Work item
Return the forum thread below about installing new siding over asbestos shingles, reproducing every word, line, and mark of it unchanged.

=== Supplied passage ===

# Getting new siding. Place over existing Asbestos Shingles?



## hockeynut (Jun 27, 2010)

Greetings! Brand new to this forum.

My house is over 25 years old and I am looking to have new siding put on my house. I had Amazing Siding come out and give me an estimate and they said they would not tear down the original asbestos siding. They would simply place over it. They said it would be to costly to have it removed. I have some concerns in regards to that.

Wouldn't nailing through the existing shingles cause them to shatter? I think of asbestos being very brittle. Also, how would they know where the studs are when nailing in the new siding? 

These are questions I think about asking after they leave.


----------



## oldognewtrick (Jun 27, 2010)

Hockey Nut, welcome to House Repair Talk.

This is a great question, if it were my house I'd find an installer that is qualified to remove the existing siding and install new. Why? you said it, the hard surface siding will crack underneath. IMO you will get a better install if you start fresh from the substrate. Asbestos removal requires a little extra effort, air quality testing, and wrapping of the old material in plastic and proper disposal at a approved landfill. We usually do a couple of asbestos shingle re-roofs each year, it's really not that much of a problem. We have never spiked the meter on the testing box. You create problems when you make dust and have airborne asbestos particles.

...but its your house, hire a installer who you are comfortable with and check out their references, customers, suppliers and don't pay for the install in full till the jobs complete and you are satisfied with their work. Just my :2cents:


----------



## kok328 (Jun 27, 2010)

It is my understanding that as the homeowner, you can remove the asbestos siding yourself and put it out to the curb for trash pickup.  However, if your a business that charges for asbestos removal you have to meet certain requirements & licensing.
With that being said, I'd remove the siding myself and then have the contractor come in and install their siding.  Possibly install some house wrap and/or foam board prior to installation.


----------



## hockeynut (Jun 27, 2010)

=== Information supplied ===

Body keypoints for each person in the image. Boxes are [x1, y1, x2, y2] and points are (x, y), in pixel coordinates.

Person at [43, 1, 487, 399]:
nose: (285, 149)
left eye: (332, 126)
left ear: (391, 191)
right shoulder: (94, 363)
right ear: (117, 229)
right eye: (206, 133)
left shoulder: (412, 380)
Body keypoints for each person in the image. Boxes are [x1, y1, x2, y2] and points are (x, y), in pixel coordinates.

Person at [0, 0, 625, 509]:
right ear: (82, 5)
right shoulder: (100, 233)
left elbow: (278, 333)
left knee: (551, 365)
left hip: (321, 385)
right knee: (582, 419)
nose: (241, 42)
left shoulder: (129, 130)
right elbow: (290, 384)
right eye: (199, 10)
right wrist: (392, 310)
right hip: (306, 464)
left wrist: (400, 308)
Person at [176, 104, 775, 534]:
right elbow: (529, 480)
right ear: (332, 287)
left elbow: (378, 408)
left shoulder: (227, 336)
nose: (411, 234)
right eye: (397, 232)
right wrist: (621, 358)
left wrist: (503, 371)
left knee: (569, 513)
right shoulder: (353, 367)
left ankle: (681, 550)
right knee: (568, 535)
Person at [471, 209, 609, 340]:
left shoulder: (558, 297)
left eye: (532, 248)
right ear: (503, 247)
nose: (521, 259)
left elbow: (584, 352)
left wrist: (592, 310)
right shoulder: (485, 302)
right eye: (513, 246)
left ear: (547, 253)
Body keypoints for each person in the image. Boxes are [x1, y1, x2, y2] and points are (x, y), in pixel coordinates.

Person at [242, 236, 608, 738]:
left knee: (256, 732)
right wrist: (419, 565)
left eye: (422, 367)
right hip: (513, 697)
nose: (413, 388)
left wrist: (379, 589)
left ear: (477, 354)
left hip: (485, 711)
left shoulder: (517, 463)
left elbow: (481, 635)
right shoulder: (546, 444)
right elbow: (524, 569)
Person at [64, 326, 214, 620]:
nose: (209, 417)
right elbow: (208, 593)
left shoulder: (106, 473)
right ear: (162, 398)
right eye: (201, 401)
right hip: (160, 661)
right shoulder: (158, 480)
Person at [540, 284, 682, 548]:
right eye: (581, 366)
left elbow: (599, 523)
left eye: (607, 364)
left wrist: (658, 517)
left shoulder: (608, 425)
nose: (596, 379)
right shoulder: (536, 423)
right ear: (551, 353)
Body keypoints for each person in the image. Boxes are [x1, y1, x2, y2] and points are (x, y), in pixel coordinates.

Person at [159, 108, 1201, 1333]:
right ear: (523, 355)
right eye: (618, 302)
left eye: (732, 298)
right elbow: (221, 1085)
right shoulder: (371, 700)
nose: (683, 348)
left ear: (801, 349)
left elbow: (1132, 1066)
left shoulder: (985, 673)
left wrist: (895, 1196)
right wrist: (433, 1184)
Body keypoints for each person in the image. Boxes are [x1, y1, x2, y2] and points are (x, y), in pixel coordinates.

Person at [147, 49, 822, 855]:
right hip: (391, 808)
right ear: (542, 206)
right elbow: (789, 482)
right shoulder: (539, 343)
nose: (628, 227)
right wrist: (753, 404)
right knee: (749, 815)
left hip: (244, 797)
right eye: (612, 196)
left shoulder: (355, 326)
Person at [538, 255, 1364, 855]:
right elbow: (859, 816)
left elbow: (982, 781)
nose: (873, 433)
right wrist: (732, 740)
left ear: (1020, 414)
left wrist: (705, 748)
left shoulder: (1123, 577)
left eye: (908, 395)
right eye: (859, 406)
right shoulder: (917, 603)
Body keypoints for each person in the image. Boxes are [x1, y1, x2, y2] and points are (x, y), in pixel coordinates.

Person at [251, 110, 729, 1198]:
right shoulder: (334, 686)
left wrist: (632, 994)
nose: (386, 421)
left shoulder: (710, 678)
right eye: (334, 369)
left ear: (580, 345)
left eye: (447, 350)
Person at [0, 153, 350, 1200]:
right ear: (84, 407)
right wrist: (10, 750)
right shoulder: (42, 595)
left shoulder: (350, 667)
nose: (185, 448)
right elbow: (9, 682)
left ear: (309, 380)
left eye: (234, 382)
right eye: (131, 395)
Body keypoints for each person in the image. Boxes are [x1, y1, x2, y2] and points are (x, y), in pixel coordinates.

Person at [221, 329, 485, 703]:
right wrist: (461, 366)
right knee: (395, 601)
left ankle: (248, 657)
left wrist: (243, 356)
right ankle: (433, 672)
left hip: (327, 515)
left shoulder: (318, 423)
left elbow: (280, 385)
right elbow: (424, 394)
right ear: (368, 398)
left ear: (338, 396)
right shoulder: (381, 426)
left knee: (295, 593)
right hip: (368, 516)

===

Exercise response
# Getting new siding. Place over existing Asbestos Shingles?



## hockeynut (Jun 27, 2010)

Greetings! Brand new to this forum.

My house is over 25 years old and I am looking to have new siding put on my house. I had Amazing Siding come out and give me an estimate and they said they would not tear down the original asbestos siding. They would simply place over it. They said it would be to costly to have it removed. I have some concerns in regards to that.

Wouldn't nailing through the existing shingles cause them to shatter? I think of asbestos being very brittle. Also, how would they know where the studs are when nailing in the new siding? 

These are questions I think about asking after they leave.


----------



## oldognewtrick (Jun 27, 2010)

Hockey Nut, welcome to House Repair Talk.

This is a great question, if it were my house I'd find an installer that is qualified to remove the existing siding and install new. Why? you said it, the hard surface siding will crack underneath. IMO you will get a better install if you start fresh from the substrate. Asbestos removal requires a little extra effort, air quality testing, and wrapping of the old material in plastic and proper disposal at a approved landfill. We usually do a couple of asbestos shingle re-roofs each year, it's really not that much of a problem. We have never spiked the meter on the testing box. You create problems when you make dust and have airborne asbestos particles.

...but its your house, hire a installer who you are comfortable with and check out their references, customers, suppliers and don't pay for the install in full till the jobs complete and you are satisfied with their work. Just my :2cents:


----------



## kok328 (Jun 27, 2010)

It is my understanding that as the homeowner, you can remove the asbestos siding yourself and put it out to the curb for trash pickup.  However, if your a business that charges for asbestos removal you have to meet certain requirements & licensing.
With that being said, I'd remove the siding myself and then have the contractor come in and install their siding.  Possibly install some house wrap and/or foam board prior to installation.


----------



## hockeynut (Jun 27, 2010)